Akademisyenler ve gerçek hayat
Dün Türk akademisyenlerinin genel bir özelliği olan saflıklarına değindim. Elbette istisnalar vardır ama akademisyenlerin hem de nitelikli olanların bile çoğunluğu gerçek hayat karşısında saftirik bu...

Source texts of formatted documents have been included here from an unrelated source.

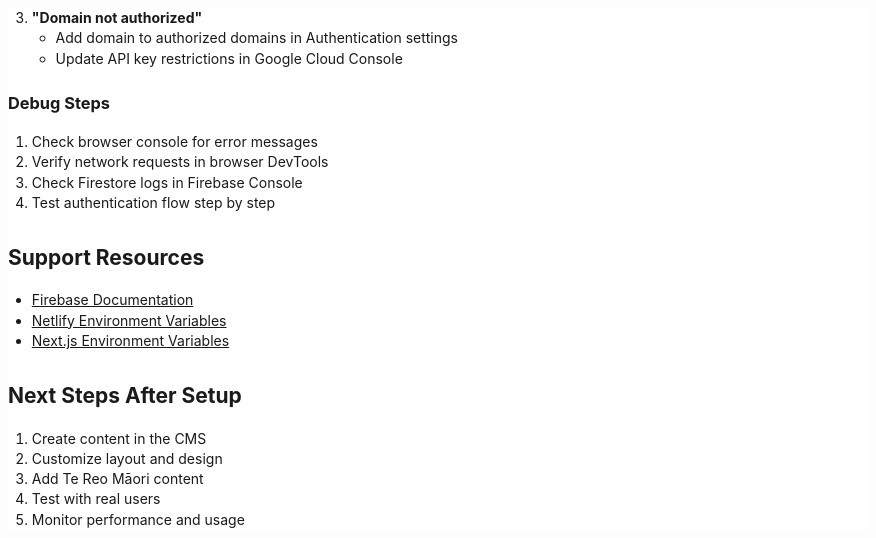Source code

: 3. **"Domain not authorized"**
   - Add domain to authorized domains in Authentication settings
   - Update API key restrictions in Google Cloud Console

### Debug Steps
1. Check browser console for error messages
2. Verify network requests in browser DevTools
3. Check Firestore logs in Firebase Console
4. Test authentication flow step by step

## Support Resources
- [Firebase Documentation](https://firebase.google.com/docs)
- [Netlify Environment Variables](https://docs.netlify.com/environment-variables/overview/)
- [Next.js Environment Variables](https://nextjs.org/docs/app/building-your-application/configuring/environment-variables)

## Next Steps After Setup
1. Create content in the CMS
2. Customize layout and design
3. Add Te Reo Māori content
4. Test with real users
5. Monitor performance and usage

Dün Türk akademisyenlerinin genel bir özelliği olan saflıklarına değindim. Elbette istisnalar vardır ama akademisyenlerin hem de nitelikli olanların bile çoğunluğu gerçek hayat karşısında saftirik bu ülkede. Akademinin tecrit edilmiş duvarları dışına çıkıp gerçek rekabetin yani kurtların çakalların ve tilkilerin olduğu siyaset ve ticaret arenasında da çok kötü çuvallıyor birçok akademisyen. Hem de en iyileri bile çuvallayabiliyor. Çünkü ticari ve siyasi hayatta başarılı olmak ve hele lider olmak için o kişide kurt zekâsının üst seviyede olması gerekiyor. Böyle bir kurt zekâsına sahip olmayan kişi ticarette ve siyasette liderliğe soyunursa kendini helak edip harcatmaktan başka bir işe yaramıyor.
***
Peki niye akademisyenlerin çoğunluğu böylesine saf? Mesela bu ülkede hayatında bir tane kitap okumamış kimi işadamlarını tanıdım ben. Hayatlarında bir tane bile kitap okumadıklarını açık açık söylüyorlardı. Bu durumdan gurur duymuyorlardı ama yüksündükleri de pek yoktu. Oğullarını ve kızlarını ise en iyi okullara göndermekle övünüyorlardı. Haliyle tüm gün hamal gibi çalışmaktan başka hobileri ve ince zevkleri de yoktu. Süfli ve avami şeyler onları tatmin edebiliyordu...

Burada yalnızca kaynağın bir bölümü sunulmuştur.